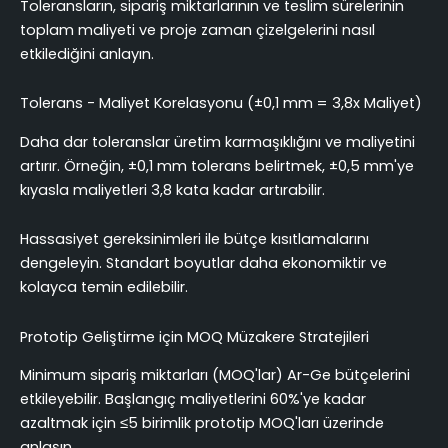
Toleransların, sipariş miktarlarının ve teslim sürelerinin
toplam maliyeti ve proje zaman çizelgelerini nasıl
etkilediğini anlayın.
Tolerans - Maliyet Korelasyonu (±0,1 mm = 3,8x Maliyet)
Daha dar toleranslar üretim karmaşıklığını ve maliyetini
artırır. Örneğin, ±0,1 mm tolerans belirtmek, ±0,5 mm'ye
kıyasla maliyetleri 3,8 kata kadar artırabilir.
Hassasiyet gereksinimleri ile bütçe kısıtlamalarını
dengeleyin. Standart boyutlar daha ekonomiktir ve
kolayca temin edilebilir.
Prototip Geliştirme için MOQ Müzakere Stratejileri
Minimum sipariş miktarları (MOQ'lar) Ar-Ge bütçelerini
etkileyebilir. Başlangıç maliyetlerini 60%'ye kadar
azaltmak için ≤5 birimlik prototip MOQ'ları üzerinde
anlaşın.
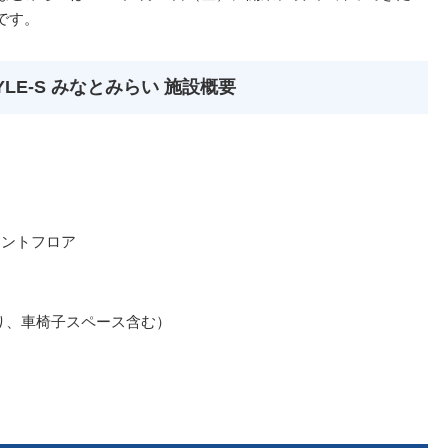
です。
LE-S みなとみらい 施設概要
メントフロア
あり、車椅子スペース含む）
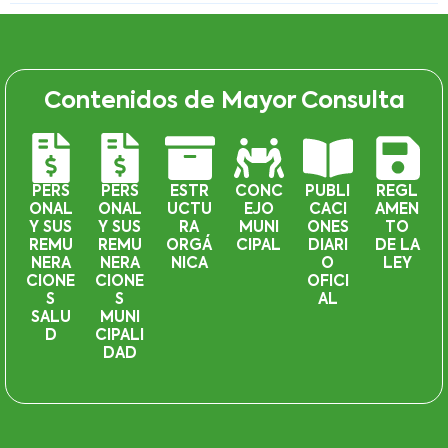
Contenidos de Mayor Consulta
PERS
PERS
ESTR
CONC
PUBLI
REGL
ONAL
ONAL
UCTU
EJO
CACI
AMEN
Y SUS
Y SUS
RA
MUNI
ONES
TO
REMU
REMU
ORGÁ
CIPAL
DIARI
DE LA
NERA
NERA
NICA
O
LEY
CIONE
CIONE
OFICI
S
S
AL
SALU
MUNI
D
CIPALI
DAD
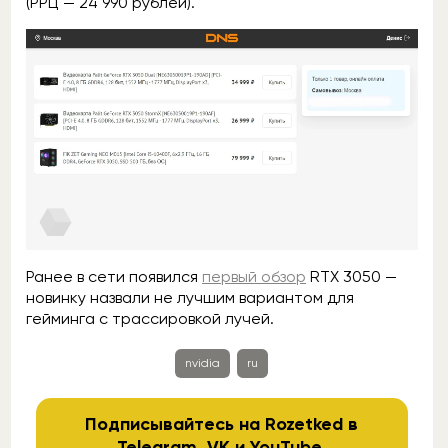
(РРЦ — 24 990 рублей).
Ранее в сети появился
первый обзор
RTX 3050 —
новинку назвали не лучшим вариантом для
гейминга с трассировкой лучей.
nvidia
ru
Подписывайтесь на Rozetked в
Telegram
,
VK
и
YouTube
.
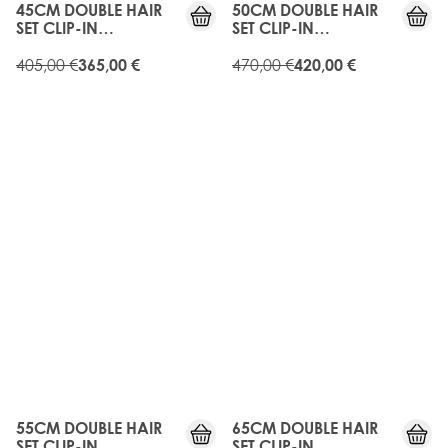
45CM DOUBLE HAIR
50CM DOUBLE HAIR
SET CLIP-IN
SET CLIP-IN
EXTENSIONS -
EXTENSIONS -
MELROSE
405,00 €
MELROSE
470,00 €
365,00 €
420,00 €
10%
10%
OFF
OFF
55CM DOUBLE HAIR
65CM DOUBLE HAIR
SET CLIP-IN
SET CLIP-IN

------------------------------------------------

#### EXERCISE DESCRIPTION
Recast every line of text in the data above as a JSON list of strings, with one string per line. Leave out blank lines and the pictures.

#### EXPECTED ANSWER
[
  "Toleransların, sipariş miktarlarının ve teslim sürelerinin",
  "toplam maliyeti ve proje zaman çizelgelerini nasıl",
  "etkilediğini anlayın.",
  "Tolerans - Maliyet Korelasyonu (±0,1 mm = 3,8x Maliyet)",
  "Daha dar toleranslar üretim karmaşıklığını ve maliyetini",
  "artırır. Örneğin, ±0,1 mm tolerans belirtmek, ±0,5 mm'ye",
  "kıyasla maliyetleri 3,8 kata kadar artırabilir.",
  "Hassasiyet gereksinimleri ile bütçe kısıtlamalarını",
  "dengeleyin. Standart boyutlar daha ekonomiktir ve",
  "kolayca temin edilebilir.",
  "Prototip Geliştirme için MOQ Müzakere Stratejileri",
  "Minimum sipariş miktarları (MOQ'lar) Ar-Ge bütçelerini",
  "etkileyebilir. Başlangıç maliyetlerini 60%'ye kadar",
  "azaltmak için ≤5 birimlik prototip MOQ'ları üzerinde",
  "anlaşın.",
  "です。",
  "LE-S みなとみらい 施設概要",
  "メントフロア",
  "あり、車椅子スペース含む）",
  "Contenidos de Mayor Consulta",
  "PERS",
  "PERS",
  "ESTR",
  "CONC",
  "PUBLI",
  "REGL",
  "ONAL",
  "ONAL",
  "UCTU",
  "EJO",
  "CACI",
  "AMEN",
  "Y SUS",
  "Y SUS",
  "RA",
  "MUNI",
  "ONES",
  "TO",
  "REMU",
  "REMU",
  "ORGÁ",
  "CIPAL",
  "DIARI",
  "DE LA",
  "NERA",
  "NERA",
  "NICA",
  "O",
  "LEY",
  "CIONE",
  "CIONE",
  "OFICI",
  "S",
  "S",
  "AL",
  "SALU",
  "MUNI",
  "D",
  "CIPALI",
  "DAD",
  "(РРЦ — 24 990 рублей).",
  "Ранее в сети появился",
  "первый обзор",
  "RTX 3050 —",
  "новинку назвали не лучшим вариантом для",
  "гейминга с трассировкой лучей.",
  "nvidia",
  "ru",
  "Подписывайтесь на Rozetked в",
  "Telegram",
  ",",
  "VK",
  "и",
  "YouTube",
  ".",
  "45CM DOUBLE HAIR",
  "50CM DOUBLE HAIR",
  "SET CLIP-IN",
  "SET CLIP-IN",
  "EXTENSIONS -",
  "EXTENSIONS -",
  "MELROSE",
  "405,00 €",
  "MELROSE",
  "470,00 €",
  "365,00 €",
  "420,00 €",
  "10%",
  "10%",
  "OFF",
  "OFF",
  "55CM DOUBLE HAIR",
  "65CM DOUBLE HAIR",
  "SET CLIP-IN",
  "SET CLIP-IN"
]